Accelerating State-Vector Quantum Simulation on Integrated GPUs via Cache Locality Optimization: A Cross-Architecture Evaluation
For researchers and developers using consumer-grade laptops, this work makes quantum circuit simulation more accessible by enabling efficient use of integrated GPUs, though the optimization is incremental.
This work proposes a cache locality optimization for state-vector quantum simulation on integrated GPUs, achieving up to 1.89x GPU speedup over CPU on Intel and 5.88x on Apple M1 Pro for 28-qubit simulations, reversing performance degradation at larger qubit scales.

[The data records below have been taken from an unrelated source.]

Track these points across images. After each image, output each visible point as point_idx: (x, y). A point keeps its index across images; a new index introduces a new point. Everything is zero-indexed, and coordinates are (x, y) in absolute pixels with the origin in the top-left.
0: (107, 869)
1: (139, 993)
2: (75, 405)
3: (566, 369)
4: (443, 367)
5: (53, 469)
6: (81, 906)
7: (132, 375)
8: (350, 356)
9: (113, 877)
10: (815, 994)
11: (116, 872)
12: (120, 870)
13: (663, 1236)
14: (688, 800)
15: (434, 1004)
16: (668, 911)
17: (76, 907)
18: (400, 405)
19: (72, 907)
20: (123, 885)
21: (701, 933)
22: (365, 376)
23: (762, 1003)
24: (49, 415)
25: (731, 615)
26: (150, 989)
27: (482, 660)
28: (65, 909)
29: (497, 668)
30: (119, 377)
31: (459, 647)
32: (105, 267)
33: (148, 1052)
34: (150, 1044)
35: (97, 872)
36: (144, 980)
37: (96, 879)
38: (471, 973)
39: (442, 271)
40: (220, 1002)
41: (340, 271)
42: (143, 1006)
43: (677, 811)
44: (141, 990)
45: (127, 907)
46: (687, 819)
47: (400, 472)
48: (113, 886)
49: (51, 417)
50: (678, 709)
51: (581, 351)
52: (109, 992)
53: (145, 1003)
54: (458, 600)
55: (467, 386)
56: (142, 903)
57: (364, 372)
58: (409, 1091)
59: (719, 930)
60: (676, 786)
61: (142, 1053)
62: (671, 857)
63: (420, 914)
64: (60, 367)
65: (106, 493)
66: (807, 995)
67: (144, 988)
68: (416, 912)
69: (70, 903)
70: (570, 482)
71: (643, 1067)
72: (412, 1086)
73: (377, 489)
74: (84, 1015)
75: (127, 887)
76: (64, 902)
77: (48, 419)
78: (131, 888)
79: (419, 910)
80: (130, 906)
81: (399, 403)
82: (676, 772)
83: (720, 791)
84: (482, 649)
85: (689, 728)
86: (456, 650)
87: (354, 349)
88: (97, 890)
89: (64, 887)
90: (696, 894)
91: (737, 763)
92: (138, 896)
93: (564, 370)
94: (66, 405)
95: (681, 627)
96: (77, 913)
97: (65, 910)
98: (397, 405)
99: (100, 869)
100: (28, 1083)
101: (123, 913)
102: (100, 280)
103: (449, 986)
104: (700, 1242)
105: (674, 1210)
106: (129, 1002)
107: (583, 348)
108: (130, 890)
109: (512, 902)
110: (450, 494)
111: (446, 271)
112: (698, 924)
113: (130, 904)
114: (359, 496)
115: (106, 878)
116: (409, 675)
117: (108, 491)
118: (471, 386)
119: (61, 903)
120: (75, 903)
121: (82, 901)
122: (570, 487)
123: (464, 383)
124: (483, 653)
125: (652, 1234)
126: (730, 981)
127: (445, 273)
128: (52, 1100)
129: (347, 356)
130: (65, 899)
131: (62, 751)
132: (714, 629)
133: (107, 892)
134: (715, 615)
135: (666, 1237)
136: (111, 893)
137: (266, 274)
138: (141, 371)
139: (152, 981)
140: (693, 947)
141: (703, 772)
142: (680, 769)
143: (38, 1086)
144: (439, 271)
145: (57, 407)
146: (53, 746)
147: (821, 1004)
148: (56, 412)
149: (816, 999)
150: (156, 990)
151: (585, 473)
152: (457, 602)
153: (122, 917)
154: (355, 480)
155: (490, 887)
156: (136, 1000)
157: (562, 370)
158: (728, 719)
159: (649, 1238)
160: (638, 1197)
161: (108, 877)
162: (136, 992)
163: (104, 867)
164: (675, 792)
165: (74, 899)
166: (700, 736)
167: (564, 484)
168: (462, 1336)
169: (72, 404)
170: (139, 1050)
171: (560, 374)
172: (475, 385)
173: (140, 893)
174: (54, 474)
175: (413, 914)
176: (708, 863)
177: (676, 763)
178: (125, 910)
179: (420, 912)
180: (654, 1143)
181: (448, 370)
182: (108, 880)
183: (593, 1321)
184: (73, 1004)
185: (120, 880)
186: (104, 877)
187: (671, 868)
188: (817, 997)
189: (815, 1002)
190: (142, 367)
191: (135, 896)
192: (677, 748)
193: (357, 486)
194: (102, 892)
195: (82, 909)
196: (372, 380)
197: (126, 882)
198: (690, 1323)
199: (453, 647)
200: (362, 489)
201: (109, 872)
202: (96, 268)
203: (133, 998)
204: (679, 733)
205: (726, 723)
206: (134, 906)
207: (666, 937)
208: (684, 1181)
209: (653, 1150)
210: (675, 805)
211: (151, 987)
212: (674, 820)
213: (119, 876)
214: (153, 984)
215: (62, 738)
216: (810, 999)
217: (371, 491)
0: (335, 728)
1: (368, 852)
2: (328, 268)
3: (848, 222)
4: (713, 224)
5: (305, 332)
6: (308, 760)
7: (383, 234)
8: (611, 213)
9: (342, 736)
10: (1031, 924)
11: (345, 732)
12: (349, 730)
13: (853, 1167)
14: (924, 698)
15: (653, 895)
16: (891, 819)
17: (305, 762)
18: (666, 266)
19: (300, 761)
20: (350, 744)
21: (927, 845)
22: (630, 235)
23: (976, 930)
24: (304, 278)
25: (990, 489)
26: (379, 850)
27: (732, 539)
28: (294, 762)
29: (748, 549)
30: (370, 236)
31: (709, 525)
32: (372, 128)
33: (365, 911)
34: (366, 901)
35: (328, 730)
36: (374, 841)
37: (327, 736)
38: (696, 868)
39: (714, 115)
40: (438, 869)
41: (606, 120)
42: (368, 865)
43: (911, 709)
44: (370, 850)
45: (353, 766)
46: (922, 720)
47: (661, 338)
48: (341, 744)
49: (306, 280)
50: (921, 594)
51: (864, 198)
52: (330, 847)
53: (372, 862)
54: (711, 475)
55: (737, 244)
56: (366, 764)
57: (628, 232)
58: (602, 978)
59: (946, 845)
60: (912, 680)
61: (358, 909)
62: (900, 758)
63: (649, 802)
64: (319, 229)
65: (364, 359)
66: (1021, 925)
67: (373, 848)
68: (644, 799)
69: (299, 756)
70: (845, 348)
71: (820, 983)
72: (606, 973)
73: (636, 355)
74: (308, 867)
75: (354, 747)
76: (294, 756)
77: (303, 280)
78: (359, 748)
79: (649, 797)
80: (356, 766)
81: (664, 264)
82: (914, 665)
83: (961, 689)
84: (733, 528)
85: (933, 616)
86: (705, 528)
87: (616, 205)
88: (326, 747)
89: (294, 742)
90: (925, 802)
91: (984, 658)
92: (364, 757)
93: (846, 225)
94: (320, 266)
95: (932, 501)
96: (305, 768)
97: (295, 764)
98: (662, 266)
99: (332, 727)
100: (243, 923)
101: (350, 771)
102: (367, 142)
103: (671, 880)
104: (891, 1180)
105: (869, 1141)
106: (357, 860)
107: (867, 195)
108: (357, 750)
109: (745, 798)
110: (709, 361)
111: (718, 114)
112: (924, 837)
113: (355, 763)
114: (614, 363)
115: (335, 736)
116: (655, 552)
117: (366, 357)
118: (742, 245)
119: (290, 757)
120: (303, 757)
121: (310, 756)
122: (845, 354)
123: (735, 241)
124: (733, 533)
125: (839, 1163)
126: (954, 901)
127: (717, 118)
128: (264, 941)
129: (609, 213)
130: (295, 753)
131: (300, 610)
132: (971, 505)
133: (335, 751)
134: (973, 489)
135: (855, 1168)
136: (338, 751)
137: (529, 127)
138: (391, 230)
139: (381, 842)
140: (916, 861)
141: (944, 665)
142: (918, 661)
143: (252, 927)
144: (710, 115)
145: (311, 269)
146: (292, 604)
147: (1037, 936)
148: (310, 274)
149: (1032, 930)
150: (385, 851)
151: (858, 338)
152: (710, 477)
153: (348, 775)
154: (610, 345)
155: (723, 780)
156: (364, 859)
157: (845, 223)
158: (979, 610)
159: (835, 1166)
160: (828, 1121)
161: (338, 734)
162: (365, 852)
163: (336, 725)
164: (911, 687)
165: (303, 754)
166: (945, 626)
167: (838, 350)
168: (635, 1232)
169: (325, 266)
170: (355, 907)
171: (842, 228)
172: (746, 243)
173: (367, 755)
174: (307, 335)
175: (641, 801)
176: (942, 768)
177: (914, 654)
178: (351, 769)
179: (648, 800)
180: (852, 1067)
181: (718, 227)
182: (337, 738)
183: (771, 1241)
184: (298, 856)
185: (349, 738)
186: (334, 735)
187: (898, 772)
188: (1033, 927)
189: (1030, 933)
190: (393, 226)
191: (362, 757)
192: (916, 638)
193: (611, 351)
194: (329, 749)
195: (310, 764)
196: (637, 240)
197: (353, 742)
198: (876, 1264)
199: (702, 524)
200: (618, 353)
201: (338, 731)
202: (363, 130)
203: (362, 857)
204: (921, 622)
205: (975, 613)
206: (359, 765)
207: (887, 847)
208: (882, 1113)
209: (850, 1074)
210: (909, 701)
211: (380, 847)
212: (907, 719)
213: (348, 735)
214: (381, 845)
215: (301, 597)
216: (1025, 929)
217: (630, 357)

The classical simulation of quantum algorithms is a crucial tool for circuit development, testing, and validation. Although acceleration using GPUs significantly reduces simulation time, most high-performance simulators rely on vendor-specific frameworks that target data-center hardware. To broaden access to quantum simulation, this work proposes a vendor-agnostic approach targeting the integrated GPUs commonly found in consumer-grade laptops. A primary challenge in state-vector simulation is its inherently poor spatial locality, which creates a memory bandwidth bottleneck. Consequently, baseline implementations experience a severe degradation in relative GPU speedup as the number of simulated qubits increases. To address this limitation, we introduce a state partitioning optimization that reorganizes the quantum state vector to maximize the last-level cache locality and minimize costly main memory fetches. We evaluate this strategy using a Quantum Phase Estimation algorithm across diverse architectures from Intel, AMD, and Apple. The experimental results demonstrate that the proposed optimization successfully mitigates performance degradation at larger qubit scales. In particular, for a 28-qubit simulation, the optimization reversed a performance deficit on an Intel Core i5, improving the GPU speedup over the CPU from 0.95x to 1.89x, and increased the Apple M1 Pro speedup from 3.71x to 5.88x. Overall, this approach yields consistent execution time improvements, demonstrating the viability of integrated GPUs for efficient quantum circuit simulation.